A história dos seis prisioneiros políticos palestinos deve estimular a esperança e a ação, em vez de nos mergulhar no desespero.

Durante quatro dias, os palestinos na Palestina e os palestinos que viviam no exílio na diáspora ficaram eufóricos. Com extraordinária criatividade e determinação, seis bravos prisioneiros políticos palestinos escaparam da maior prisão de segurança de Israel.

Presumia-se que o faziam com uma colher porque não possuíam outras ferramentas. Na verdade, eles não tinham o equipamento pesado normalmente necessário para tal façanha. As aberturas do túnel eram tão estreitas que todos ficaram confusos sobre como seis homens adultos conseguiram passar por elas.

Lembrei-me imediatamente destes versos dos poemas de Mahmood Darwish:

A terra está se aproximando de nós
Empurre a última passagem
Retire os membros e passe.

Na verdade, quando duas pessoas, Yaqoub Qadri e Mahmoud Abdullah al-Arida, foram capturadas no dia 5, suas imagens mostraram que eles haviam perdido uma quantidade enorme de peso, talvez para caber na abertura. Era uma arte que imitava a vida. Eles arrancaram partes de seus corpos para pavimentar o caminho para a liberdade.

No dia seguinte, Zakariah Zubeidi e Mohammadal-Arida foram capturados. Ayham Kamamji e Mundil Infaat permanecem livres, lutando por suas vidas e tentando o máximo que podem.

A polícia israelense tirou fotos dos homens amarrados e distribuiu as expressões mais dolorosas. Alguém imediatamente colocou um sorriso no Photoshop nos rostos de Yaqoub e Mahmoud, e a foto editada se espalhou de boca em boca.

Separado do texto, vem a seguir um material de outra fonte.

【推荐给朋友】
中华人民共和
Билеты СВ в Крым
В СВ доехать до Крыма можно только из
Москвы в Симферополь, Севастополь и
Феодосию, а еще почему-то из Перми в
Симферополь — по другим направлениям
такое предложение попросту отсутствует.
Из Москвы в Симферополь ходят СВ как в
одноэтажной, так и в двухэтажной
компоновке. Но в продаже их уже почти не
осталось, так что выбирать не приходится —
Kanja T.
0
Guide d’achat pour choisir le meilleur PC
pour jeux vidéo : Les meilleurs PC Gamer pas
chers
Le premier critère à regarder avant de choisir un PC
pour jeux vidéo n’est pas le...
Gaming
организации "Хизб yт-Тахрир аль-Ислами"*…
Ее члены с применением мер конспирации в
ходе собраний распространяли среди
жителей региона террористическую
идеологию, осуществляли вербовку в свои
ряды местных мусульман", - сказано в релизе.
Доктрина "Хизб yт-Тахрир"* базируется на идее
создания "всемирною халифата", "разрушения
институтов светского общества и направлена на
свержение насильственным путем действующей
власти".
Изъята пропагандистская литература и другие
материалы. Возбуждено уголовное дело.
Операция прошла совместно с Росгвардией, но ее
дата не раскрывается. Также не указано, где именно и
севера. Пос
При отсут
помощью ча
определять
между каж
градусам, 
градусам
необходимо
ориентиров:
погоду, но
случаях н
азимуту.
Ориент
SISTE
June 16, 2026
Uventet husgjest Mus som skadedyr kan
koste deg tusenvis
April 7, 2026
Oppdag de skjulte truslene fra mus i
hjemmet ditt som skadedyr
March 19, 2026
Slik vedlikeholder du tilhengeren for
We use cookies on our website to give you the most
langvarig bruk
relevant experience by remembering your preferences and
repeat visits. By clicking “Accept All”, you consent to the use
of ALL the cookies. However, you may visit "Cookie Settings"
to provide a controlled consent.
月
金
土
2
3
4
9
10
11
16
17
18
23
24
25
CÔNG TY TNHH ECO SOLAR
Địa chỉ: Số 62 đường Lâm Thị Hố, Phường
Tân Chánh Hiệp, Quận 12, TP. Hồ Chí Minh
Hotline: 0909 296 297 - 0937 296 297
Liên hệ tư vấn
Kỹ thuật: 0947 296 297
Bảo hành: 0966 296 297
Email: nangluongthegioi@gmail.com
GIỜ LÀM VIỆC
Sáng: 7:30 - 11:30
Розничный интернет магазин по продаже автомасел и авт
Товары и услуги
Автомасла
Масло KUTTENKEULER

Muitos criticaram a adulteração dessas fotos. Eles argumentam que devemos olhar de frente para sua dor e ser derrotados como se fosse estúpido demais para entender o que este momento significa para eles.

Acho que quem mudou a foto prestou um grande serviço à nossa sociedade. Espero que ele ou ela faça o mesmo com as fotos de Zakaria e Mohammad. As autoridades israelenses divulgaram essas fotos dolorosas por motivos.

Eles querem refletir seu peso em todas as nossas mentes e, ao fazê-lo, causar derrota e depressão. Eles querem que nossa deflação seja tão boa ou melhor do que nossa primeira celebração.

Querem apagar de nossos corações o conhecimento de que seis homens indefesos e debilitados, talvez com apenas colheres, abalaram o projeto colonial sionista em sua essência. Eles ficam assustados com o fato de podermos pensar coletivamente na profundidade da esperança e determinação que levou esses seis heróis a realizar o que todos pensavam ser impossível.

Porque, com esperança infinita no coração de todos os revolucionários e lutadores, encontramos nosso próprio poder pessoal e coletivo, se realmente ruminarmos sobre seu primeiro impulso para a liberdade … talvez.

Podemos começar a entender que não há nada impossível e que a liberdade está ao nosso alcance. Podemos começar a organizar um sistema coletivo para proteger os outros dois (Aiham e Munadir), para torná-los livres e vibrantes e para encorajar mais rebelião e resistência.

Nós nos levantamos e nos livramos do perigoso e ilegal regime de Mahmoud Abbas, uma direção revolucionária que está disposta a proteger seu próprio povo, ao invés de proteger aqueles que ocupam, roubam e oprimem os palestinos.

Nossos bravos prisioneiros políticos sabiam dos riscos que corriam. Isso é o que os revolucionários fazem. Eles querem lutar em vez de se render. Não importa o que aconteça agora, o que eles fizeram é irreversível. O golpe que deram a “Israel” não é grande coisa. Eles fizeram muitos sacrifícios para dar esperança a todos nós. Como ousamos agora sucumbir ao sentimento de depressão e derrota?

Não foi a derrota ou a depressão que os motivou a passar o tempo sem dormir cavando enormes túneis sem as ferramentas certas. Certamente não era uma crença na percepção cuidadosamente cultivada da totipotência de Israel.

O que podemos fazer para homenageá-los é levar a cabo a tocha da esperança e do desejo de libertação, que certamente esteve no cerne de seu heroísmo. Podemos nos ajoelhar e solidificar nossa rebelião e recusa em viver sendo banidos ou capturados para sempre. Podemos entender que não há nada impossível, incluindo acabar com este cruel regime sionista. Diante do horror que sabemos que esses heróicos prisioneiros políticos estão enfrentando atualmente, não temos direito à depressão ou à derrota neste momento. Certamente não era o que eles estavam tentando nos inspirar.

As opiniões expressas neste artigo são de responsabilidade do autor e não refletem necessariamente a posição editorial da Al Jazeera.